+++ CONTENIDO DEL CONJUNTO
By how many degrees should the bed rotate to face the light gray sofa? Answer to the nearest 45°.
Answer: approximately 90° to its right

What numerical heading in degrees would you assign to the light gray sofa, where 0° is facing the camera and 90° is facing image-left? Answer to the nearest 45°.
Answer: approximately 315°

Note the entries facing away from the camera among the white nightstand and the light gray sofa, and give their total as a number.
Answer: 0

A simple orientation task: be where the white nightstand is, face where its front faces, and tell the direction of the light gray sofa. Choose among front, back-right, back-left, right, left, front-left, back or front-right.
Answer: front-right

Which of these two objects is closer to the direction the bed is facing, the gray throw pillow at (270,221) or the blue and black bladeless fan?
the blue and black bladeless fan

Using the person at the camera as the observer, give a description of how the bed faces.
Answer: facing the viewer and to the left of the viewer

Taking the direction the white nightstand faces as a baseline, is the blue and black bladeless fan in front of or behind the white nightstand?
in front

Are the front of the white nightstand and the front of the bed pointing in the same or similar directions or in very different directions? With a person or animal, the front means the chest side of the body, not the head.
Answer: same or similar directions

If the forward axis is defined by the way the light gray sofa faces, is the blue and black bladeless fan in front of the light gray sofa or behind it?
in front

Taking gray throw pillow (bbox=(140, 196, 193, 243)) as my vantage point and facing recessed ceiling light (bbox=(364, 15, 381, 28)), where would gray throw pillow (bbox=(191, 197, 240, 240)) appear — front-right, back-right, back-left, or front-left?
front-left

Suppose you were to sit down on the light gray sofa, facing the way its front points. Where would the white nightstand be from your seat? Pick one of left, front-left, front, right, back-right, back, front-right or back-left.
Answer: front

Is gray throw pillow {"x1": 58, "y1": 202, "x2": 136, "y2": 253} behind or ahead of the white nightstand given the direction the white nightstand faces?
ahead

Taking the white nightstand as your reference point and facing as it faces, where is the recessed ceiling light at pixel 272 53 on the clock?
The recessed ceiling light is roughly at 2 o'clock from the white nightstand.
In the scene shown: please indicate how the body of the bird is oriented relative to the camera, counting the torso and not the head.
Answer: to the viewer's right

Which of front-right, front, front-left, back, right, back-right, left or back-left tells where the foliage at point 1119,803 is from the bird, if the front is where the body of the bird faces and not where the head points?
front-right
++++++
+++ CONTENIDO DEL CONJUNTO
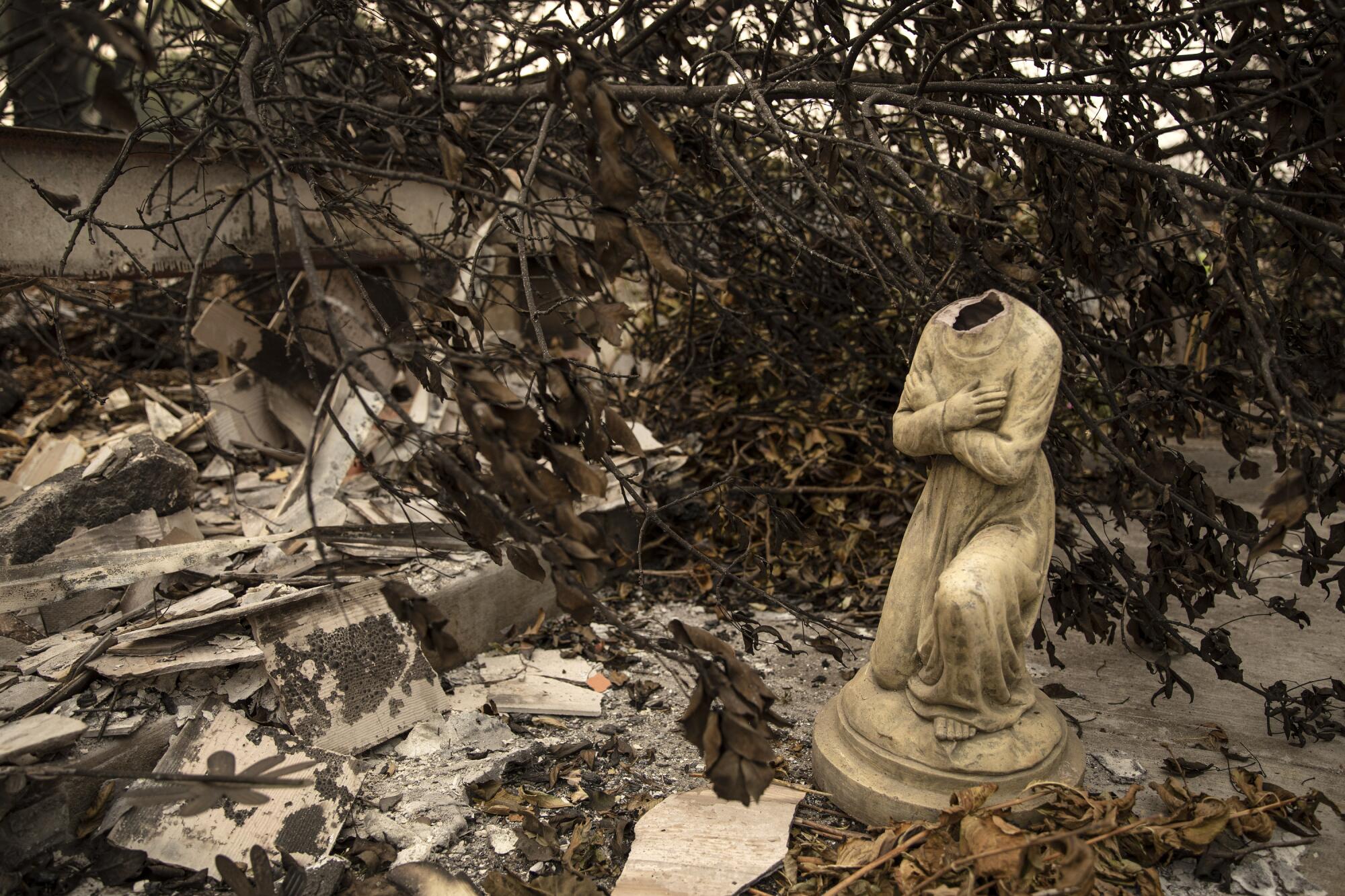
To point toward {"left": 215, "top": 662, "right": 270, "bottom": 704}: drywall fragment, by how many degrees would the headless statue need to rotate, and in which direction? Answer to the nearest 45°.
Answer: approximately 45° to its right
++++++
+++ CONTENIDO DEL CONJUNTO
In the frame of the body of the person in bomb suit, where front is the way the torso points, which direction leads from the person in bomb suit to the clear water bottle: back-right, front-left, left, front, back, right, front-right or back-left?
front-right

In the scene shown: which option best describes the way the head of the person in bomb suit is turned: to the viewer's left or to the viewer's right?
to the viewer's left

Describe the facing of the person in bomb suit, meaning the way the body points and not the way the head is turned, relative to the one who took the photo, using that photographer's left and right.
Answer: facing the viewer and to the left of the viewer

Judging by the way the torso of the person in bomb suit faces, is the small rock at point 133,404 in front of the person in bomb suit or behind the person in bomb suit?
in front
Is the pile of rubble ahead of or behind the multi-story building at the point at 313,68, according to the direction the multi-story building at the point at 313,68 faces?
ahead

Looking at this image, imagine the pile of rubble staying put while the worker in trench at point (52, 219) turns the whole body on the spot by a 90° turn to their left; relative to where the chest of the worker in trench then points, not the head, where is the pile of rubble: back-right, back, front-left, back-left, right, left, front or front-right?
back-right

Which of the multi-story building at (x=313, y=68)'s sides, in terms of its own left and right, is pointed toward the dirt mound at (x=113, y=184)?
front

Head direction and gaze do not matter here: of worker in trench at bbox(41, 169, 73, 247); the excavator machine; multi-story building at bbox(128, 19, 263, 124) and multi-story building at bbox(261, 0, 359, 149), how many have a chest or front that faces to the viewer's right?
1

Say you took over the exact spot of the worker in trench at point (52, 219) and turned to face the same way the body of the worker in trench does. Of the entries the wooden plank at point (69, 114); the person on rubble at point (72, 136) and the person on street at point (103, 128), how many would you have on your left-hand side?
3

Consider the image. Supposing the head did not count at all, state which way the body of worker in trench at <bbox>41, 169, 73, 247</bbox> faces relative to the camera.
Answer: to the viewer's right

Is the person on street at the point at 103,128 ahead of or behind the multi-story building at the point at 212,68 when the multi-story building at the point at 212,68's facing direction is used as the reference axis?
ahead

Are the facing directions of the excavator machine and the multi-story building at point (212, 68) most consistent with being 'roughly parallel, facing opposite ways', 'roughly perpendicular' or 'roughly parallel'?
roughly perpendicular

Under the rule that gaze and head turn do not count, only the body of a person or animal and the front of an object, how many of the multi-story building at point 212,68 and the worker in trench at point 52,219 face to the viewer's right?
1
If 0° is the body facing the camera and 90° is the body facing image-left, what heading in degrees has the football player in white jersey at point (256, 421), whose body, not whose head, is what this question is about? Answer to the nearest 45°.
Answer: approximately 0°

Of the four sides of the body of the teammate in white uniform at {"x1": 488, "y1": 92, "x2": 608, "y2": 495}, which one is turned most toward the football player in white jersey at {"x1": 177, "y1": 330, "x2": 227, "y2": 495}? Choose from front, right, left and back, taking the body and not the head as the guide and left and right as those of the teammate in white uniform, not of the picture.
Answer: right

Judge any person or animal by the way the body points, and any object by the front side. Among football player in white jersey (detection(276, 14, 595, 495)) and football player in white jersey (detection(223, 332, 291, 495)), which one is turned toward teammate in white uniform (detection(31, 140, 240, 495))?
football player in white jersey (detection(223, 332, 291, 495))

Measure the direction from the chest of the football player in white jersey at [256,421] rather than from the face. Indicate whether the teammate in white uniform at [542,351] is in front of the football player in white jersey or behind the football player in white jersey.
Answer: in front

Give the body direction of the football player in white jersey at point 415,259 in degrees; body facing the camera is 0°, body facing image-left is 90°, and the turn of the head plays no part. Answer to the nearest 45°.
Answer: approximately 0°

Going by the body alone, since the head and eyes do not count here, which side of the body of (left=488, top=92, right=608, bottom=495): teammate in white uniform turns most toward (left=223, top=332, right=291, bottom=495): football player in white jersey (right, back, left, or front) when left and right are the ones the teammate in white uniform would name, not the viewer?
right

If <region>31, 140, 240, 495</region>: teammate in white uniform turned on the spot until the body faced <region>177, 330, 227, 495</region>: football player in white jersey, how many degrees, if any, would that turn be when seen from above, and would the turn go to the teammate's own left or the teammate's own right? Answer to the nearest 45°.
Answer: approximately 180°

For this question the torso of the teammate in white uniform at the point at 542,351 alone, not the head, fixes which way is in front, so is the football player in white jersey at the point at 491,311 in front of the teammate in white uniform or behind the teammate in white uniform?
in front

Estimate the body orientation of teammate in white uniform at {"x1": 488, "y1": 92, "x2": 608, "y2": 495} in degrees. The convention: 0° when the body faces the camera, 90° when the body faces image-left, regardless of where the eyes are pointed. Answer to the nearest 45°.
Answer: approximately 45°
++++++
Seleccione y copie cada línea de los ítems anteriores en la que aparezca la palabra "gaze".

RESPUESTA ESCRITA:
Head direction and gaze do not matter here: of worker in trench at bbox(41, 169, 73, 247); the excavator machine; multi-story building at bbox(128, 19, 263, 124) and multi-story building at bbox(261, 0, 359, 149), how many have a chest or front that faces to the viewer's right?
Under the rule that gaze and head turn do not count, only the body of a person or animal and the front of an object, how many of the multi-story building at point 212,68 and the worker in trench at point 52,219 face to the viewer's right?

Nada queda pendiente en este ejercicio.